Treatment of 14 intracranial aneurysms with the FRED system
- 1Department of Radiology, Methodist Neurological Institute, Houston, Texas, USA
- 2Department of Neurosurgery, Methodist Neurological Institute, Houston, Texas, USA
- 3Vascular Neurosurgery, Madre Bernarda Hospital, Cartagena, Colombia
- 4Interventional Neuroradiology, Madre Bernarda Hospital, Cartagena, Colombia
- Correspondence to Orlando Diaz, Department of Radiology Houston Methodist Hospital 6565 Fannin M-204 Houston, Texas 77030, USA;
- Received 3 August 2013
- Revised 2 September 2013
- Accepted 3 September 2013
- Published Online First 23 September 2013
Background Endovascular treatment of intracranial aneurysms via flow diversion has become increasingly popular over the past several years. The flow redirection endoluminal device (FRED; Microvention, Tustin, California, USA) system is a next generation closed cell paired stent flow diversion device.
Objective Our initial clinical experience with the FRED system is described. We believe this series to be the first use of the FRED system in the western hemisphere.
Methods 14 aneurysms were treated utilizing the FRED system in 13 patients. Post-deployment angiography and fluoro CTs were obtained in all cases.
Results Immediate post-treatment angiography demonstrated reduced flow into all aneurysms although no long term angiographic data are yet available. The device proved technically easy to deploy and recapture after partial deployment if needed. No complications, technical or otherwise, were encountered. Radiographic visibility and ability to maintain its internal cylindrical shape in tortuous arteries, as demonstrated by fluoro CT, was at least as good as the pipeline embolization device.

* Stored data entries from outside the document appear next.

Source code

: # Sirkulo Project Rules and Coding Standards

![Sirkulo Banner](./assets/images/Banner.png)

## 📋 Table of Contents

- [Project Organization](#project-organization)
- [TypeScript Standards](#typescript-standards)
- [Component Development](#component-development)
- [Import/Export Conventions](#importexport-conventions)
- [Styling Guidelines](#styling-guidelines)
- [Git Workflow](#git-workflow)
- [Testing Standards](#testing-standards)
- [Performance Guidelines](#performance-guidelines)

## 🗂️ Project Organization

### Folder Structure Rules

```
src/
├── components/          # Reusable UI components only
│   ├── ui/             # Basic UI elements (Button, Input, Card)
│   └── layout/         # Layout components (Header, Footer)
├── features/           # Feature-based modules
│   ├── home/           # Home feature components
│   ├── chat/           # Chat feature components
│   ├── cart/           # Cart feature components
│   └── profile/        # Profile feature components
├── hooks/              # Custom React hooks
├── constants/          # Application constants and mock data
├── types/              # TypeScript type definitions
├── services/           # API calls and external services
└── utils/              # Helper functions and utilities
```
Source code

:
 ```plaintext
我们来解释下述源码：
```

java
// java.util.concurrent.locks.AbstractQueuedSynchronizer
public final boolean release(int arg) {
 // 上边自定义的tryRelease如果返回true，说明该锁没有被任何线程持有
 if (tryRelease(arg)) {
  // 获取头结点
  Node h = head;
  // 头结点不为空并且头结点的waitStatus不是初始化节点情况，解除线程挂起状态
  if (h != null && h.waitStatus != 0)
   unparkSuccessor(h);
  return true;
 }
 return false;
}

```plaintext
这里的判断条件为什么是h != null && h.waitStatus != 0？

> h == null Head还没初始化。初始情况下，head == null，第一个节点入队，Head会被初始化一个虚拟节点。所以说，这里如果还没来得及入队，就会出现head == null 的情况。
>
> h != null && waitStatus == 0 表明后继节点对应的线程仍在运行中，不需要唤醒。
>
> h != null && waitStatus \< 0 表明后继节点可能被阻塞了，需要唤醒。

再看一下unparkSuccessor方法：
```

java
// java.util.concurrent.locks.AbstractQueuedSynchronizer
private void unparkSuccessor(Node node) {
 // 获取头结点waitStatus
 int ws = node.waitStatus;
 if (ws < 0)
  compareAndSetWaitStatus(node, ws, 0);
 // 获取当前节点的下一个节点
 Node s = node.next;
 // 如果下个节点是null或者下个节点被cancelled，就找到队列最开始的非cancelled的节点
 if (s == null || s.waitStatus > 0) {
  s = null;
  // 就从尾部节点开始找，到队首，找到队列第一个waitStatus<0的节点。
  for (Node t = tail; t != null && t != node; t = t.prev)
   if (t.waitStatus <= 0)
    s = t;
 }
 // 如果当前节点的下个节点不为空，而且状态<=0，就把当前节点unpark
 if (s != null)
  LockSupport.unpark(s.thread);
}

Conclusions The FRED system was technically easy to deploy with no procedural complications occurring in this first reported series of 14 aneurysms. The ability of the FRED system to be recaptured after partial deployment and to maintain its internal shape in tortuous vessels was demonstrated well. Long term clinical and angiographic follow-up along with prospective studies are now needed to ascertain the role of the FRED in intracranial aneurysm treatment.